[Task requirements]: Render the lines of the rows below, from the line containing "pose: elev=270.8 azim=226.5" through the last line, as a numbered list without any blank lines.

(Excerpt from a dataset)
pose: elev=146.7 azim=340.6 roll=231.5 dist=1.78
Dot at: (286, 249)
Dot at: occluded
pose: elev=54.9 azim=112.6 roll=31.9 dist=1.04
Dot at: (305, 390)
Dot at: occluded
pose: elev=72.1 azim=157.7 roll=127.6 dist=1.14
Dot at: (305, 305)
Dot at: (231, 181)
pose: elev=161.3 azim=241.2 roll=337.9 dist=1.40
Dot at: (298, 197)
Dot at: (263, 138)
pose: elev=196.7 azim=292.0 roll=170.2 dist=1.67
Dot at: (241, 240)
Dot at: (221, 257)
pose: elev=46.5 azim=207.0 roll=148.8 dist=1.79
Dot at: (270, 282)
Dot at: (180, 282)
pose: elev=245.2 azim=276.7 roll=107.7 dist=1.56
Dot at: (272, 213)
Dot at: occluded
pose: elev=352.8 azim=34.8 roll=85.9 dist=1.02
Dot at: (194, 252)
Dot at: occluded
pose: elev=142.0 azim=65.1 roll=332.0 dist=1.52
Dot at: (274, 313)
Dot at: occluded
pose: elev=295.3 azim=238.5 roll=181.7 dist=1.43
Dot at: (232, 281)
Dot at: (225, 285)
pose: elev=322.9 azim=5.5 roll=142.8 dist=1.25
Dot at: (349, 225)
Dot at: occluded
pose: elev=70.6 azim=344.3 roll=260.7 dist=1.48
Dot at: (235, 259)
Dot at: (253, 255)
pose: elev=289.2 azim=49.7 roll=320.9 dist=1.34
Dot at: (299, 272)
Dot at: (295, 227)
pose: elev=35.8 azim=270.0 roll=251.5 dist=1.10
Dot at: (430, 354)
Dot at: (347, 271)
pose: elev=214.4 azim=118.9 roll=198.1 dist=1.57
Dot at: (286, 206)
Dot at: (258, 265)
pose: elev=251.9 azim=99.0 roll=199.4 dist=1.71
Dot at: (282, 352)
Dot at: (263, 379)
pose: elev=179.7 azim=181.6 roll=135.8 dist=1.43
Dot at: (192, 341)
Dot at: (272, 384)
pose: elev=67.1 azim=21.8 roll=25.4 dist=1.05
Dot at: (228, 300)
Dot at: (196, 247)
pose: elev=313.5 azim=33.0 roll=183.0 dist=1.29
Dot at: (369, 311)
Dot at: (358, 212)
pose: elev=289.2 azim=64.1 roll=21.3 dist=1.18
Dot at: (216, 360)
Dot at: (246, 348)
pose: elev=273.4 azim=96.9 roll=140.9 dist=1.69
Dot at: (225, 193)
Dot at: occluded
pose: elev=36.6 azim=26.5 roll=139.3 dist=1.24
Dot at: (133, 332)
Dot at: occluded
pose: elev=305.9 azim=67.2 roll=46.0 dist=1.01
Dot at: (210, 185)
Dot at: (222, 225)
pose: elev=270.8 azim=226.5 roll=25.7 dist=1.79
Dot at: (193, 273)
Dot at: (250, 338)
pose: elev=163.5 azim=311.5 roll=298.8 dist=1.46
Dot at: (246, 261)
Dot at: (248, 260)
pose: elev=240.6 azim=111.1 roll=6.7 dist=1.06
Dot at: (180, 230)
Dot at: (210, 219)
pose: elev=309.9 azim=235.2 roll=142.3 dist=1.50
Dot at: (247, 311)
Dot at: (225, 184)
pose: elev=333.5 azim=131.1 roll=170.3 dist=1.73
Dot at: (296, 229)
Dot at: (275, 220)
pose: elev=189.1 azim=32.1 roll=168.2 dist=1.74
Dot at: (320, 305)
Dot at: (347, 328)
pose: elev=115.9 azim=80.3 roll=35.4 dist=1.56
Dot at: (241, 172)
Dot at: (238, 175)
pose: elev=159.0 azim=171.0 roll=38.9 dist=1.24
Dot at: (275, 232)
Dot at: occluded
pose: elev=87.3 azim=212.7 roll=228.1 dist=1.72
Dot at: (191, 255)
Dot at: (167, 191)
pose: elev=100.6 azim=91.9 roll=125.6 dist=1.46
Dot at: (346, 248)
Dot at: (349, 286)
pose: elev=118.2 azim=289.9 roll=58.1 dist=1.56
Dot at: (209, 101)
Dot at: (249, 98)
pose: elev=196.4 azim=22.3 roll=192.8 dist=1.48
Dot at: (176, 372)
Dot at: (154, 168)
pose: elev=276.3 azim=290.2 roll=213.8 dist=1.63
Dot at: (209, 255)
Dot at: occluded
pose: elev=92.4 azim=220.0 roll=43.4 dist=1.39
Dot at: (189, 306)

[Written solution]:
1. pose: elev=270.8 azim=226.5 roll=25.7 dist=1.79
2. Dot at: (193, 273)
3. Dot at: (250, 338)
4. pose: elev=163.5 azim=311.5 roll=298.8 dist=1.46
5. Dot at: (246, 261)
6. Dot at: (248, 260)
7. pose: elev=240.6 azim=111.1 roll=6.7 dist=1.06
8. Dot at: (180, 230)
9. Dot at: (210, 219)
10. pose: elev=309.9 azim=235.2 roll=142.3 dist=1.50
11. Dot at: (247, 311)
12. Dot at: (225, 184)
13. pose: elev=333.5 azim=131.1 roll=170.3 dist=1.73
14. Dot at: (296, 229)
15. Dot at: (275, 220)
16. pose: elev=189.1 azim=32.1 roll=168.2 dist=1.74
17. Dot at: (320, 305)
18. Dot at: (347, 328)
19. pose: elev=115.9 azim=80.3 roll=35.4 dist=1.56
20. Dot at: (241, 172)
21. Dot at: (238, 175)
22. pose: elev=159.0 azim=171.0 roll=38.9 dist=1.24
23. Dot at: (275, 232)
24. Dot at: occluded
25. pose: elev=87.3 azim=212.7 roll=228.1 dist=1.72
26. Dot at: (191, 255)
27. Dot at: (167, 191)
28. pose: elev=100.6 azim=91.9 roll=125.6 dist=1.46
29. Dot at: (346, 248)
30. Dot at: (349, 286)
31. pose: elev=118.2 azim=289.9 roll=58.1 dist=1.56
32. Dot at: (209, 101)
33. Dot at: (249, 98)
34. pose: elev=196.4 azim=22.3 roll=192.8 dist=1.48
35. Dot at: (176, 372)
36. Dot at: (154, 168)
37. pose: elev=276.3 azim=290.2 roll=213.8 dist=1.63
38. Dot at: (209, 255)
39. Dot at: occluded
40. pose: elev=92.4 azim=220.0 roll=43.4 dist=1.39
41. Dot at: (189, 306)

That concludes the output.